Oil Sells Above $80
Oil sold at $80 per barrel yesterday for the first time since mid-November after Russia halted oil supplies to Belarus and on cold weather in the United States.
The bullish news and hopes for recovery in the US economy allowed the oil market to continue the run that lifted prices by 78 percent last year, the biggest annual gain in a decade and also due to shrug off dollar strength.
Russia, the world's largest oil and gas producer, has halted oil supplies to Belarussian refineries after failing to agree terms for 2010.
Transit flows to other parts of Europe have not been affected, but Germany and Poland are closely watching the standoff after supplies to some of their major refineries were cut during a similar row between Moscow and Minsk in January 2007.

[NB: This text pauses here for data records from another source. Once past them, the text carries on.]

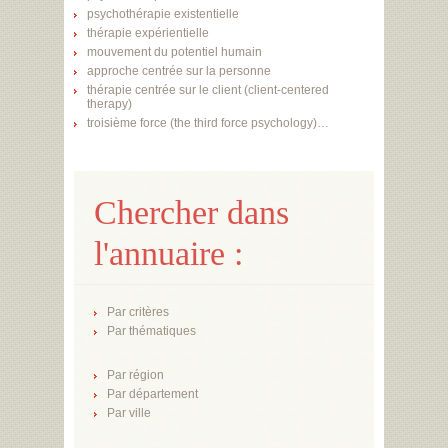
psychothérapie existentielle
thérapie expérientielle
mouvement du potentiel humain
approche centrée sur la personne
thérapie centrée sur le client (client-centered
therapy)
troisième force (the third force psychology)…
Chercher dans
l'annuaire :
Par critères
Par thématiques
Par région
Par département
Par ville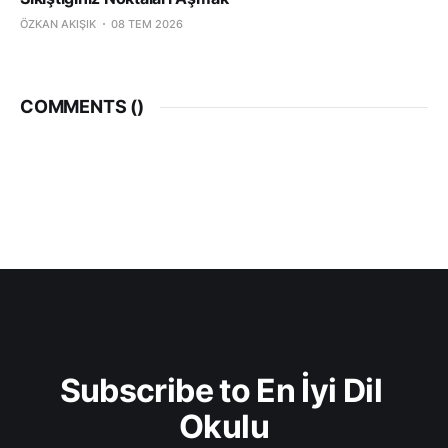
ÖZKAN AKIŞIK
08 TEM 2026
COMMENTS (
)
Subscribe to En İyi Dil 
Okulu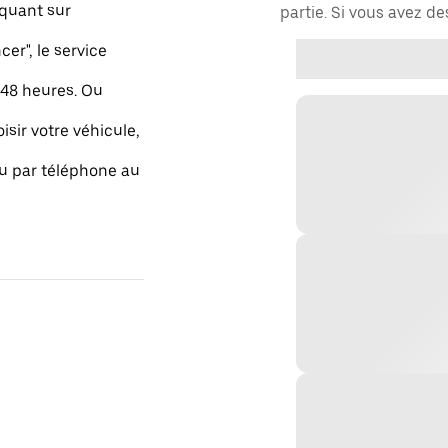
quant sur
partie. Si vous avez d
r", le service
48 heures. Ou
isir votre véhicule,
ou par téléphone au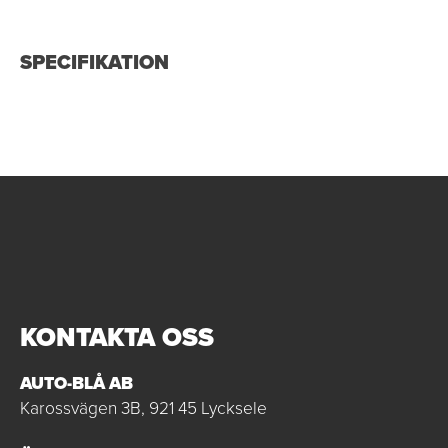
SPECIFIKATION
KONTAKTA OSS
AUTO-BLÅ AB
Karossvägen 3B, 921 45 Lycksele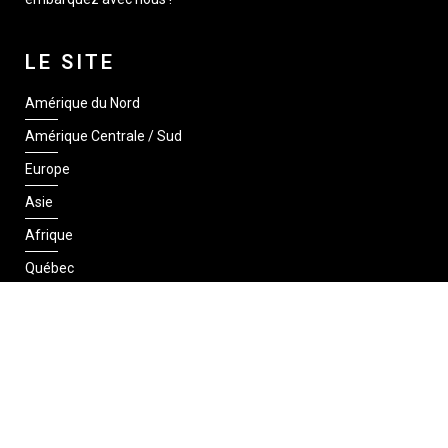
LE SITE
Amérique du Nord
Amérique Centrale / Sud
Europe
Asie
Afrique
Québec
SUIVEZ-NOUS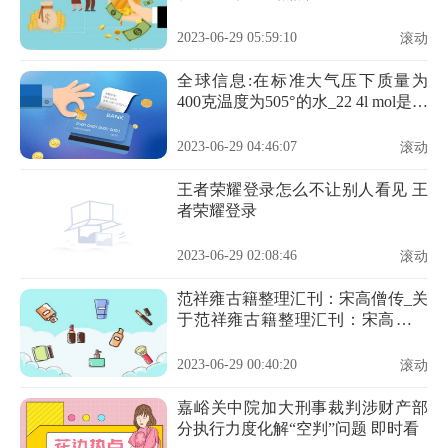
2023-06-29 05:59:10
滚动
全球信息:在标准大气压下质量为
400克温度为505°的水_22 4l mol是在
标准大气压下
2023-06-29 04:46:07
滚动
王者荣耀登录怎么不让别人看见 王
者荣耀登录
2023-06-29 02:08:46
滚动
范祥雍古籍整理汇刊：宋高僧传_关
于范祥雍古籍整理汇刊：宋高僧传
的简介_天天新视野
2023-06-29 00:40:20
滚动
嘉峪关中院加大刑事裁判涉财产部
分执行力度化解“空判”问题 即时看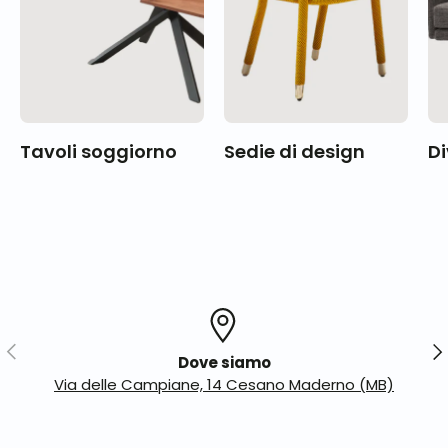
Tavoli soggiorno
Sedie di design
Di
Indietro
Ava
Dove siamo
Via delle Campiane, 14 Cesano Maderno (MB)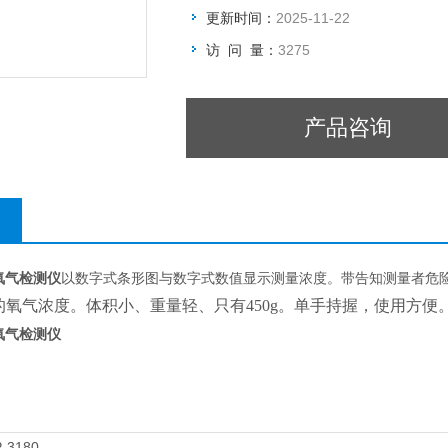
更新时间：
2025-11-22
访 问 量：
3275
产品咨询
0氧气检测仪
以数字式条形图与数字式数值显示测量浓度。带告知测量者危险
氧气浓度。体积小、重量轻、只有450g。单手持握，使用方便
0氧气检测仪
P-3180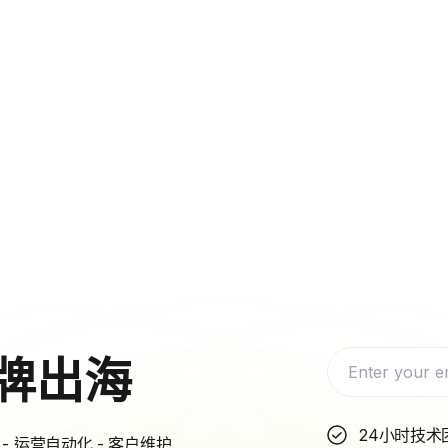
牌出海
24小时技术
- 运营自动化 - 客户维护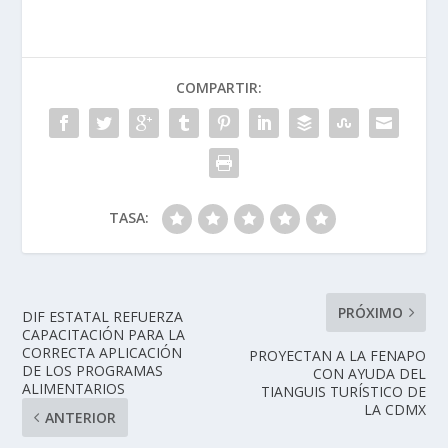
COMPARTIR:
TASA:
PRÓXIMO
DIF ESTATAL REFUERZA
CAPACITACIÓN PARA LA
CORRECTA APLICACIÓN
PROYECTAN A LA FENAPO
DE LOS PROGRAMAS
CON AYUDA DEL
ALIMENTARIOS
TIANGUIS TURÍSTICO DE
LA CDMX
ANTERIOR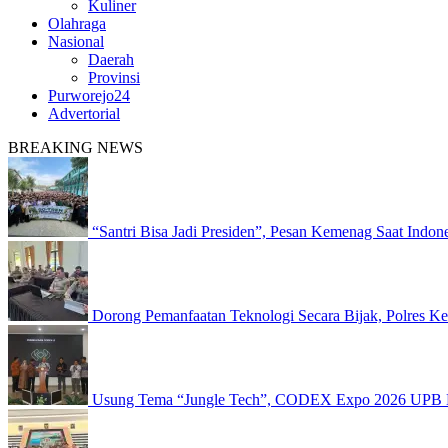
Kuliner
Olahraga
Nasional
Daerah
Provinsi
Purworejo24
Advertorial
BREAKING NEWS
“Santri Bisa Jadi Presiden”, Pesan Kemenag Saat Indo
Dorong Pemanfaatan Teknologi Secara Bijak, Polres 
Usung Tema “Jungle Tech”, CODEX Expo 2026 UPB K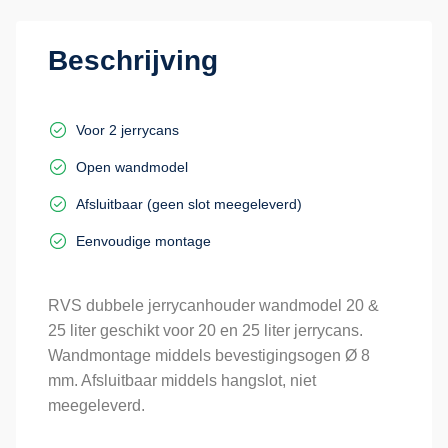
aantal
Beschrijving
Voor 2 jerrycans
Open wandmodel
Afsluitbaar (geen slot meegeleverd)
Eenvoudige montage
RVS dubbele jerrycanhouder wandmodel 20 &
25 liter geschikt voor 20 en 25 liter jerrycans.
Wandmontage middels bevestigingsogen Ø 8
mm. Afsluitbaar middels hangslot, niet
meegeleverd.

Also, forecasts by DTN Meteorlogix for freezing temperatures across the US and cold weather in the plains this week may boost heating demand and lend further support to crude prices.
US crude for February delivery rose 78 cents to $80.14 per barrel by 07:00 GMT after touching $80.24, which is the highest since November 22.
London Brent crude climbed 78 cents to $78.71.
“The Russia supply to Belarus isn't a big impact on the market at the moment, but it is an uncomfortable reminder that the issue could blow up and potentially disrupt European oil supplies,” said Ken Hasegawa, a commodity derivatives manager at Newedge in Japan.
Having passed the $80 barrier, Hasegawa said traders could push prices higher towards the next technical resistance level of around $81.50.
Positive economic data from China and India added to the bullish sentiment.
China's factories cranked up production in December on the back of bulging order books, while the rate of growth in Indian manufacturing rose for the first time in three months in December with activity reaching its highest since May on sharp rises in new work.
However, with crude stockpiles in the United States still hovering above the five-year average, some analysts and traders questioned whether oil prices would soon be due for correction.
“There is quite a lot of doubt on whether oil prices can keep recent gains since the fundamentals are still very weak.
“We believe prices could correct and fall to the $70-levels over January,” said Clarence Chu, an oil trader at Hudsons Capital Group in Singapore.
Investors are set to take cues from US manufacturing data later on Monday to gauge the strength of the economy while monthly employment figures in the first week of the New Year will keep investors focused on what is likely to be 2010's reality.